Immigratie bijzaak bij sociale cohesie

De bijzondere hoogleraar, moeder en een heel klein figuutje achter een immens katheder in een enorme zaal. Intussen wel alles in de hand hebben. Hoewel aan het eind bij het bedanken van haar moeder en nauwe verwanten voor de steun die ze kreeg tijdens haar studie werden haar emoties wel erg op de proef gesteld.

De tekst op de site van de Erasmus Universiteit vervolgt:
“Zij aanvaardde daarmee haar benoeming tot bijzonder hoogleraar Wetenschappelijke grondslagen van het opbouwwerk aan de faculteit der Sociale Wetenschappen vanwege de dr.
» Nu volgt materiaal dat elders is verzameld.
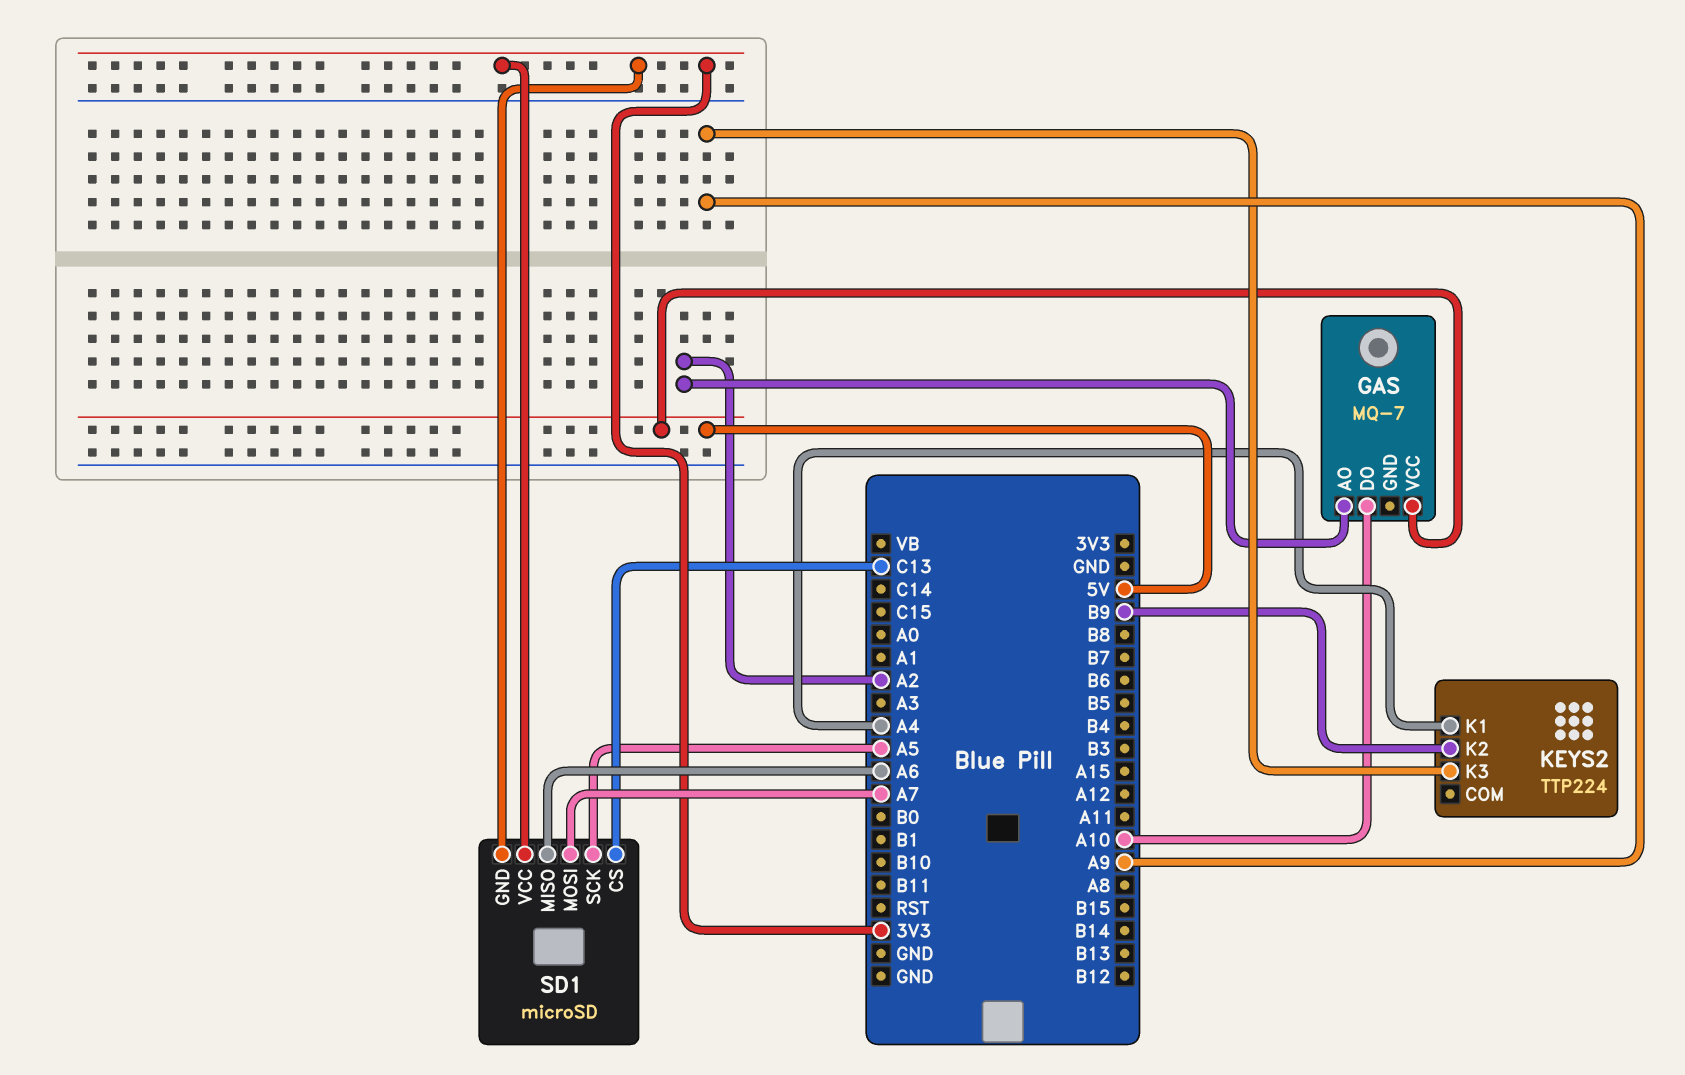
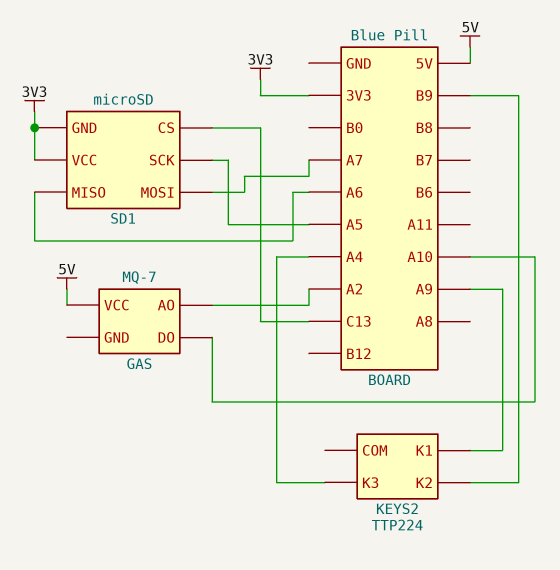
KEYS2 pin K1: A4 -> A9
KEYS2 pin K3: A9 -> A4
Gradus Hendriks Stichting.

Menigeen maakt zich zorgen of we er wel in slagen om ‘de boel een beetje bij elkaar te houden’. Recente gebeurtenissen als de moord op Van Gogh hebben deze zorg aangescherpt, maar onze zorgen over sociale samenhang ook verengd tot een integratie probleem.
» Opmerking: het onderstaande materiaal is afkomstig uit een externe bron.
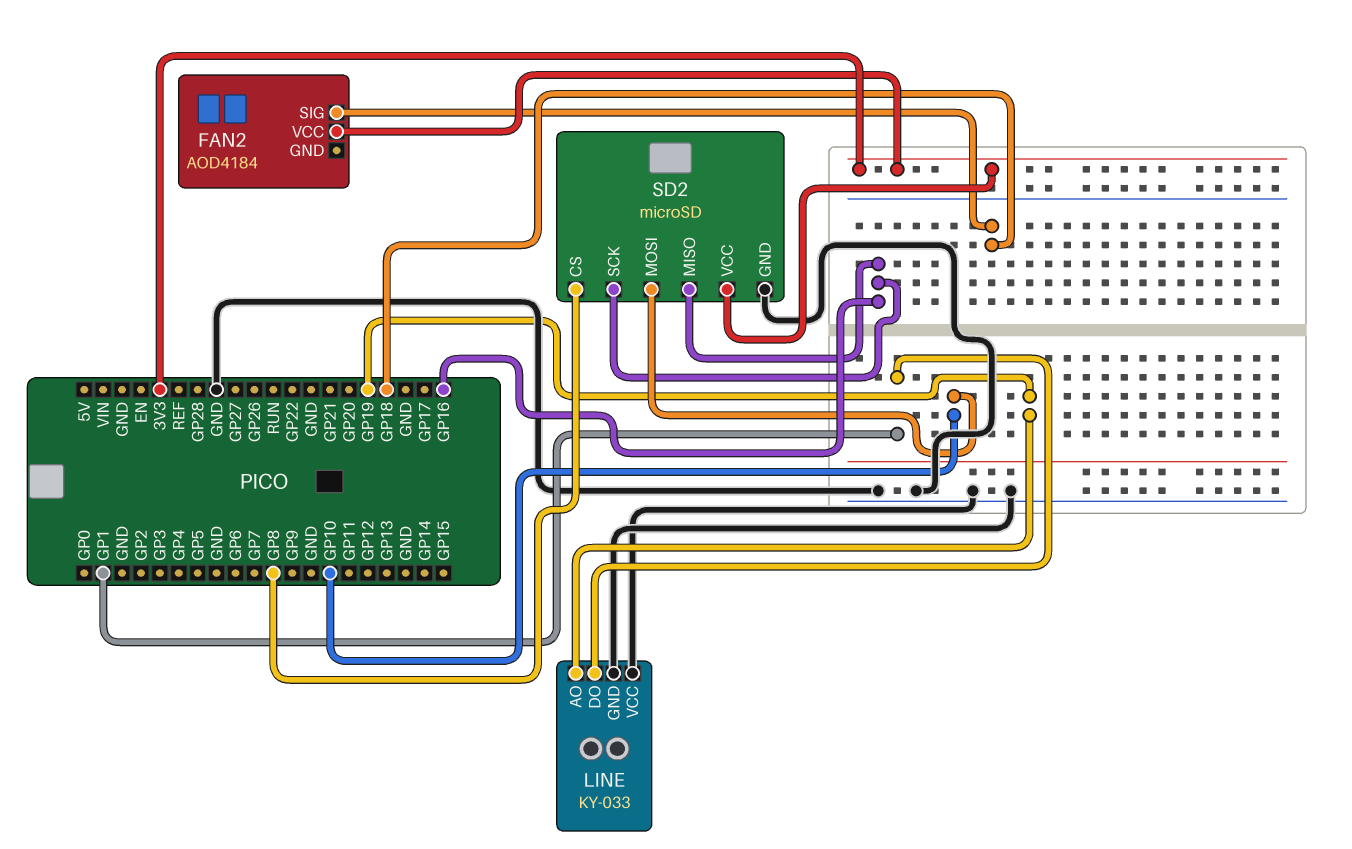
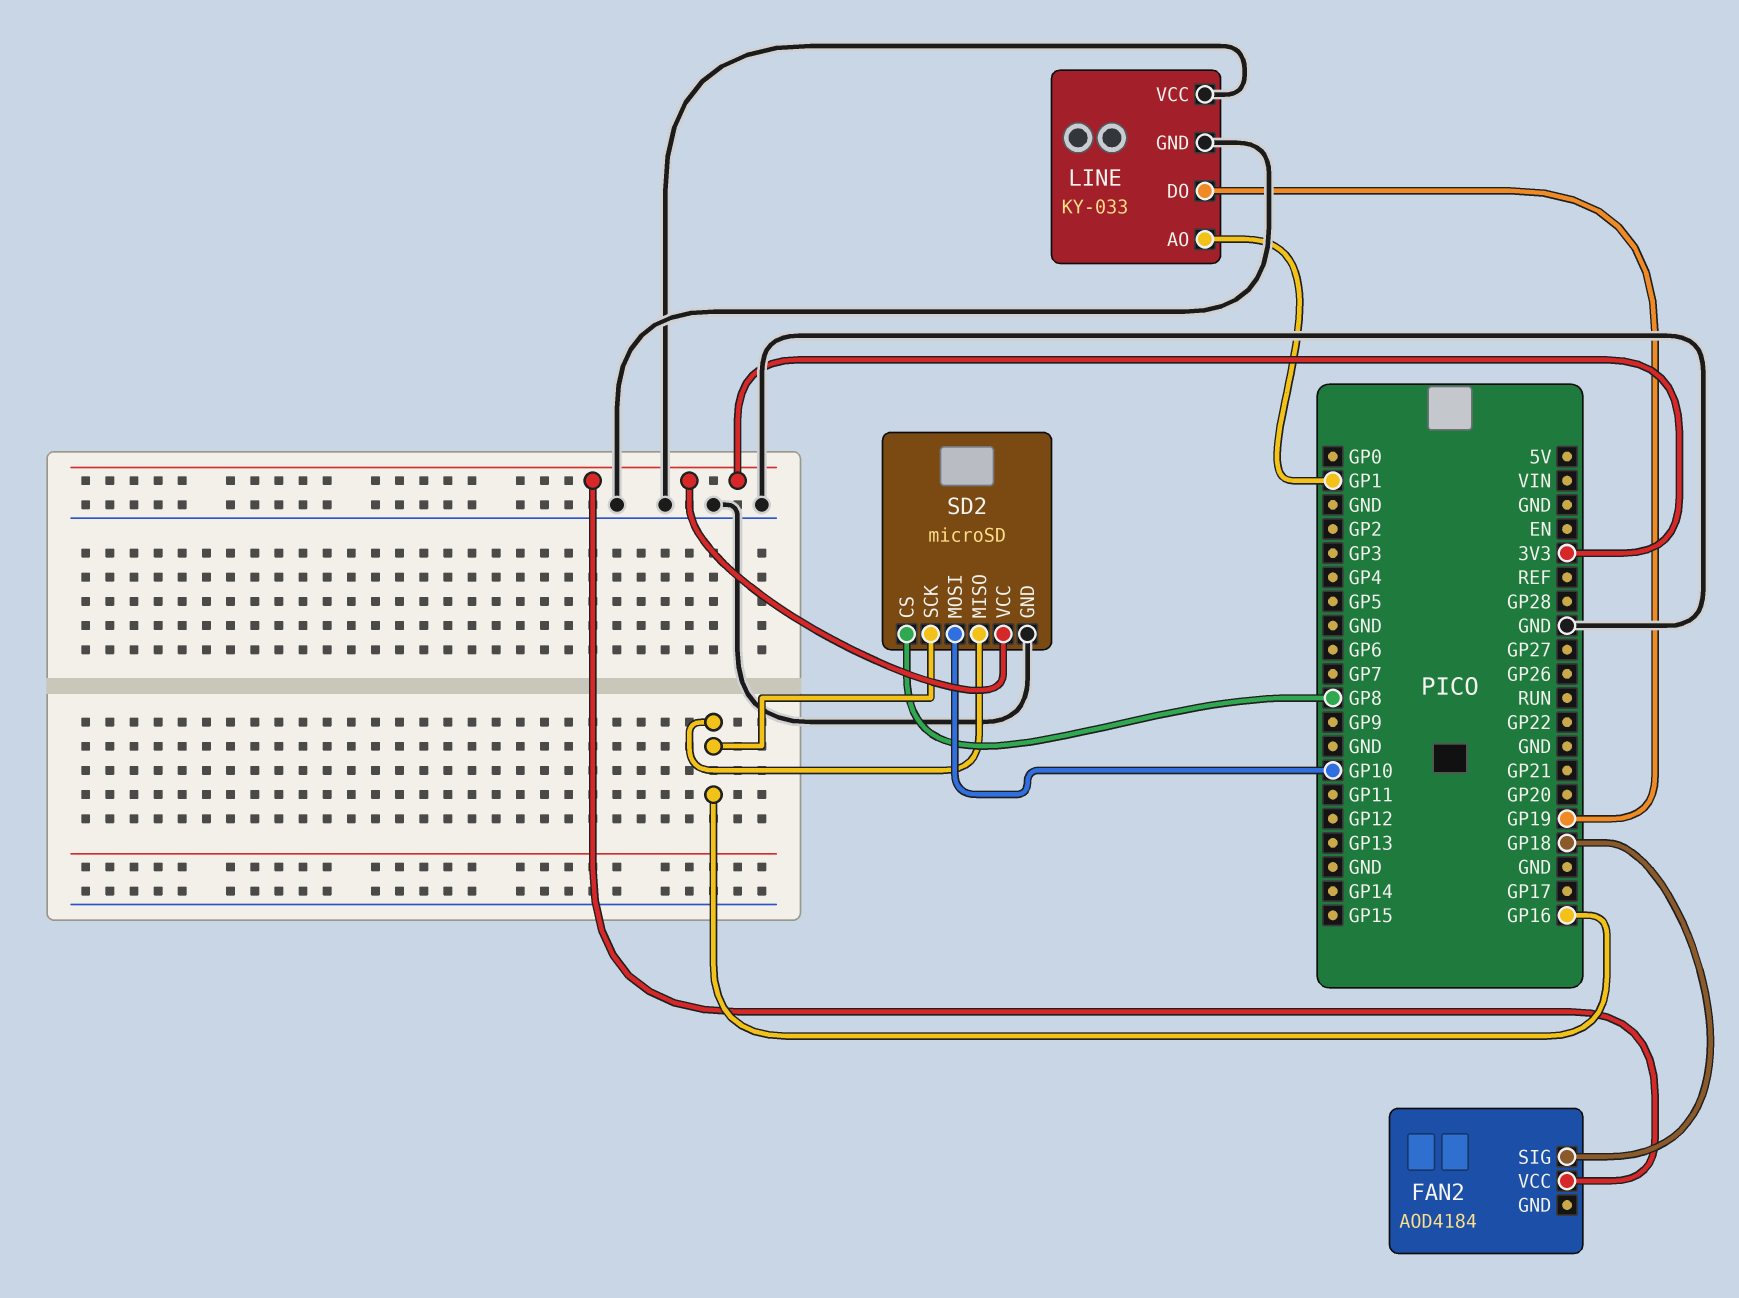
LINE pin AO: GP19 -> GP1
LINE pin DO: GP1 -> GP19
De sociale cohesie staat, zo horen we nu vaak, onder druk omdat migranten onvoldoende meedoen. Het lijkt zo of samenlevingsopbouw niet eerder een moeilijke opgave was – terwijl al vanaf eind negentiende eeuw onbehagen over sociale samenhang bestaat. Er schort, zo stelt Talja Blokland, zeker wel wat aan de cohesie of het ‘sociaal weefsel’, van de stad. Maar immigratie is bijzaak in de processen die het sociaal weefsel doen veranderen. Een bijzaak die al het andere buitengewoon ingewikkeld maakt en aandacht verdient, maar evenwel een bijzaak.
De probleemreductie van cohesie tot een ‘allochtonenprobleem’ ontneemt ons het zicht op kansen voor samenlevingsopbouw. Samenlevingsopbouw, zo betoogt Talja Blokland in haar rede, vraagt niet om nog meer campagnes en projectjes ter bevordering van interetnisch begrip en tolerantie, maar om investeringen in korte contacten in de openbare ruimte en verbeteringen in sociale netwerken. Langs deze twee lijnen zal zij tevens het onderzoeksprogramma van de leerstoel de komende jaren verder ontwikkelen.
De leerstoel wordt in stand gehouden door bijdragen van onder meer Aedes, vereniging van woningbouwcorporaties, Rabobank Nederland, de Gemeente Rotterdam en het Landelijk Centrum Opbouwwerk.”